ABOUT THIS EXERCISE:
Which lines belong in your copy? Those from the start of the data through the line with "IT WAS RESOLVED: That the following", exactly as written, without any pictures.

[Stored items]
Segment Open
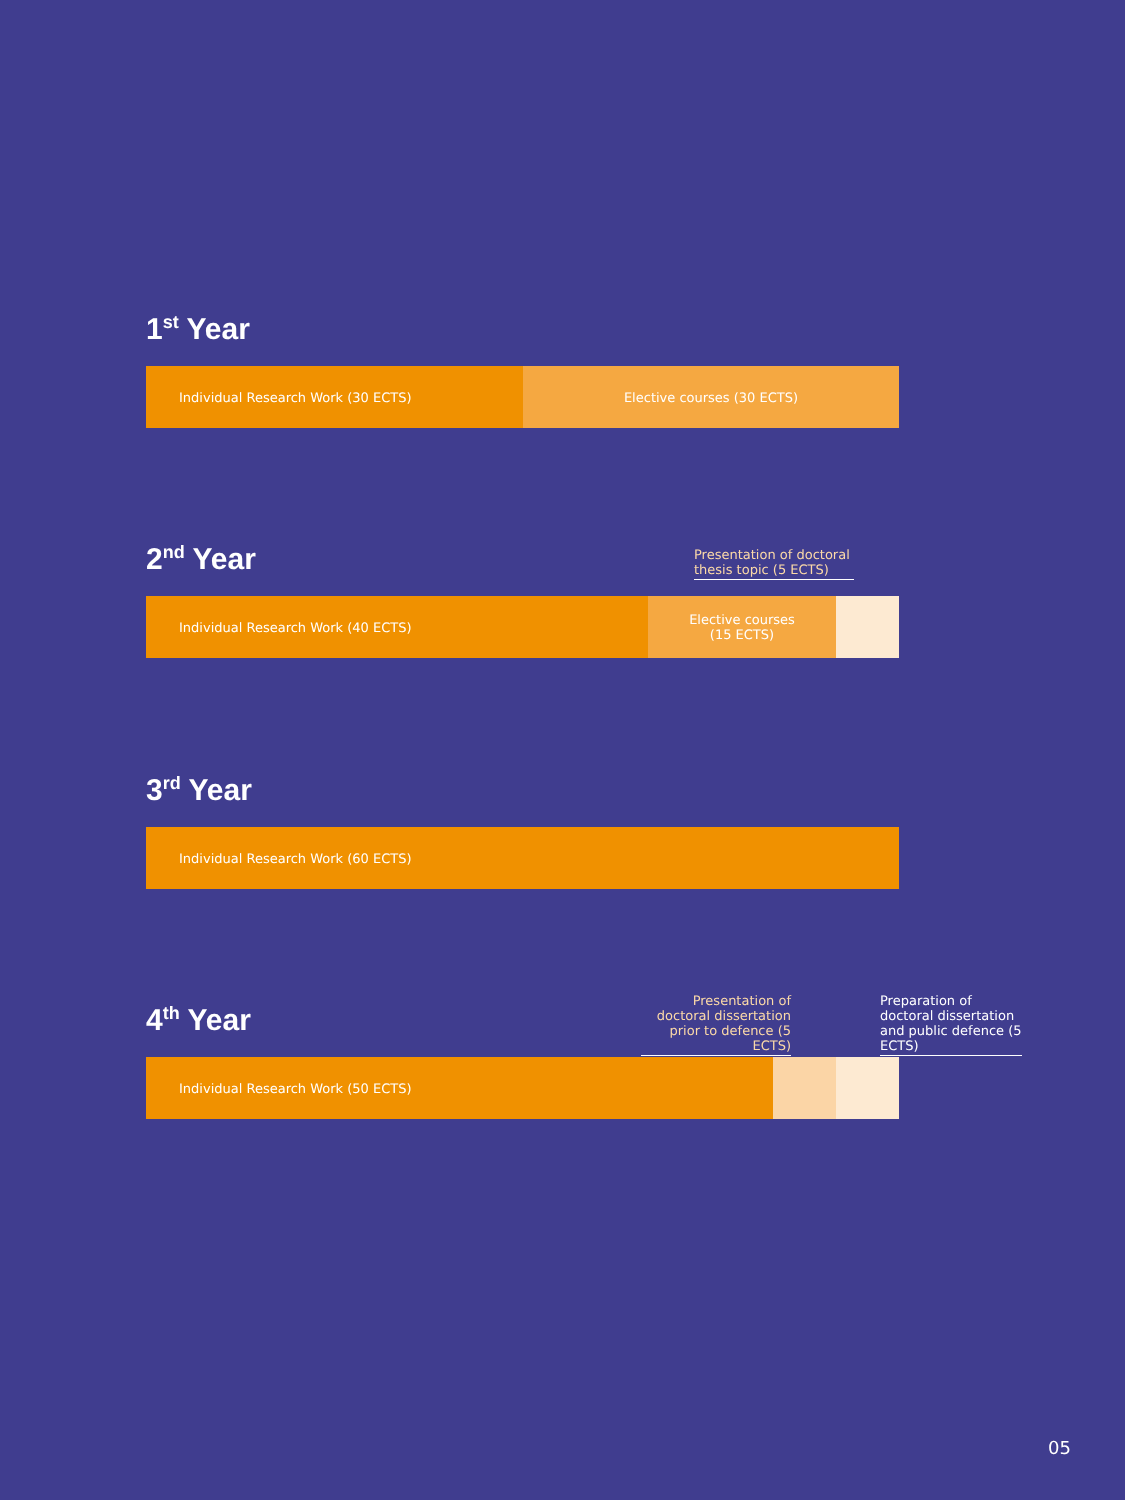1<sup>st</sup> Year
Individual Research Work (30 ECTS) Elective courses (30 ECTS)
2<sup>nd</sup> Year
Individual Research Work (40 ECTS) Elective courses
(15 ECTS)
Presentation of doctoral thesis topic (5 ECTS)
3<sup>rd</sup> Year
Individual Research Work (60 ECTS)
4<sup>th</sup> Year
Individual Research Work (50 ECTS)
Presentation of doctoral dissertation prior to defence (5 ECTS)
Preparation of doctoral dissertation and public defence (5 ECTS)
05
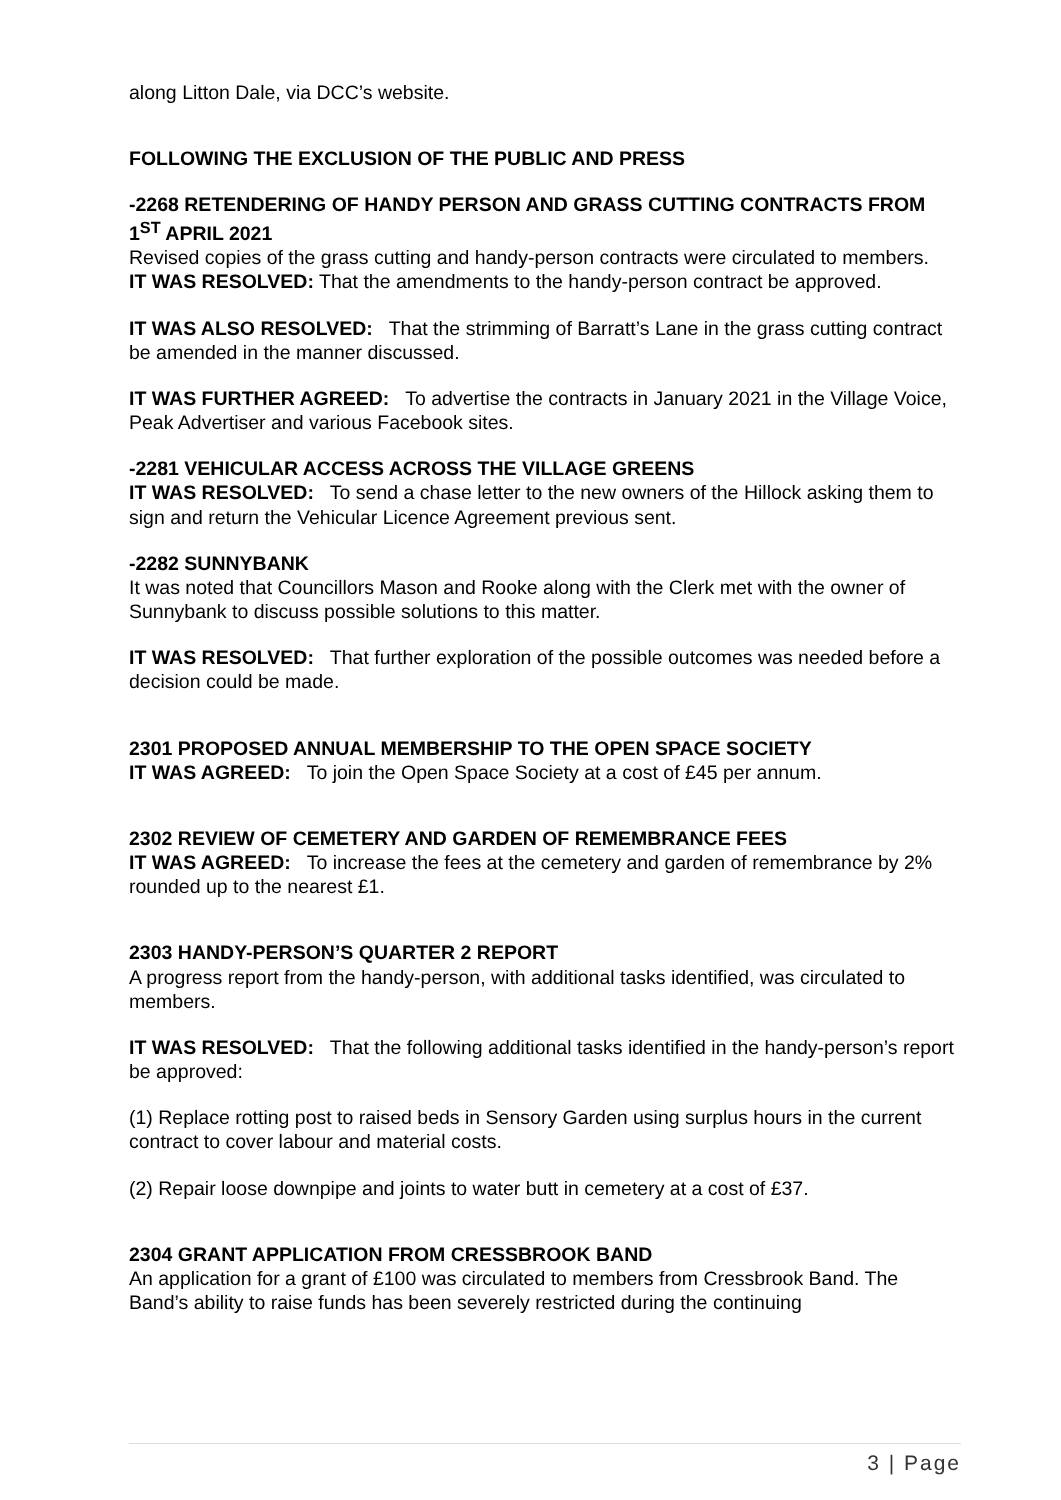along Litton Dale, via DCC’s website.
FOLLOWING THE EXCLUSION OF THE PUBLIC AND PRESS
-2268 RETENDERING OF HANDY PERSON AND GRASS CUTTING CONTRACTS FROM 1<sup>ST</sup> APRIL 2021
Revised copies of the grass cutting and handy-person contracts were circulated to members.
IT WAS RESOLVED: That the amendments to the handy-person contract be approved.
IT WAS ALSO RESOLVED: That the strimming of Barratt’s Lane in the grass cutting contract be amended in the manner discussed.
IT WAS FURTHER AGREED: To advertise the contracts in January 2021 in the Village Voice, Peak Advertiser and various Facebook sites.
-2281 VEHICULAR ACCESS ACROSS THE VILLAGE GREENS
IT WAS RESOLVED: To send a chase letter to the new owners of the Hillock asking them to sign and return the Vehicular Licence Agreement previous sent.
-2282 SUNNYBANK
It was noted that Councillors Mason and Rooke along with the Clerk met with the owner of Sunnybank to discuss possible solutions to this matter.
IT WAS RESOLVED: That further exploration of the possible outcomes was needed before a decision could be made.
2301 PROPOSED ANNUAL MEMBERSHIP TO THE OPEN SPACE SOCIETY
IT WAS AGREED: To join the Open Space Society at a cost of £45 per annum.
2302 REVIEW OF CEMETERY AND GARDEN OF REMEMBRANCE FEES
IT WAS AGREED: To increase the fees at the cemetery and garden of remembrance by 2% rounded up to the nearest £1.
2303 HANDY-PERSON’S QUARTER 2 REPORT
A progress report from the handy-person, with additional tasks identified, was circulated to members.
IT WAS RESOLVED: That the following additional tasks identified in the handy-person’s report be approved:
(1) Replace rotting post to raised beds in Sensory Garden using surplus hours in the current contract to cover labour and material costs.
(2) Repair loose downpipe and joints to water butt in cemetery at a cost of £37.
2304 GRANT APPLICATION FROM CRESSBROOK BAND
An application for a grant of £100 was circulated to members from Cressbrook Band. The Band’s ability to raise funds has been severely restricted during the continuing
3 | Page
Segment Closed
RESULT OF THIS EXERCISE:
1<sup>st</sup> Year
Individual Research Work (30 ECTS) Elective courses (30 ECTS)
2<sup>nd</sup> Year
Individual Research Work (40 ECTS) Elective courses
(15 ECTS)
Presentation of doctoral thesis topic (5 ECTS)
3<sup>rd</sup> Year
Individual Research Work (60 ECTS)
4<sup>th</sup> Year
Individual Research Work (50 ECTS)
Presentation of doctoral dissertation prior to defence (5 ECTS)
Preparation of doctoral dissertation and public defence (5 ECTS)
05
along Litton Dale, via DCC’s website.
FOLLOWING THE EXCLUSION OF THE PUBLIC AND PRESS
-2268 RETENDERING OF HANDY PERSON AND GRASS CUTTING CONTRACTS FROM 1<sup>ST</sup> APRIL 2021
Revised copies of the grass cutting and handy-person contracts were circulated to members.
IT WAS RESOLVED: That the amendments to the handy-person contract be approved.
IT WAS ALSO RESOLVED: That the strimming of Barratt’s Lane in the grass cutting contract be amended in the manner discussed.
IT WAS FURTHER AGREED: To advertise the contracts in January 2021 in the Village Voice, Peak Advertiser and various Facebook sites.
-2281 VEHICULAR ACCESS ACROSS THE VILLAGE GREENS
IT WAS RESOLVED: To send a chase letter to the new owners of the Hillock asking them to sign and return the Vehicular Licence Agreement previous sent.
-2282 SUNNYBANK
It was noted that Councillors Mason and Rooke along with the Clerk met with the owner of Sunnybank to discuss possible solutions to this matter.
IT WAS RESOLVED: That further exploration of the possible outcomes was needed before a decision could be made.
2301 PROPOSED ANNUAL MEMBERSHIP TO THE OPEN SPACE SOCIETY
IT WAS AGREED: To join the Open Space Society at a cost of £45 per annum.
2302 REVIEW OF CEMETERY AND GARDEN OF REMEMBRANCE FEES
IT WAS AGREED: To increase the fees at the cemetery and garden of remembrance by 2% rounded up to the nearest £1.
2303 HANDY-PERSON’S QUARTER 2 REPORT
A progress report from the handy-person, with additional tasks identified, was circulated to members.
IT WAS RESOLVED: That the following additional tasks identified in the handy-person’s report be approved:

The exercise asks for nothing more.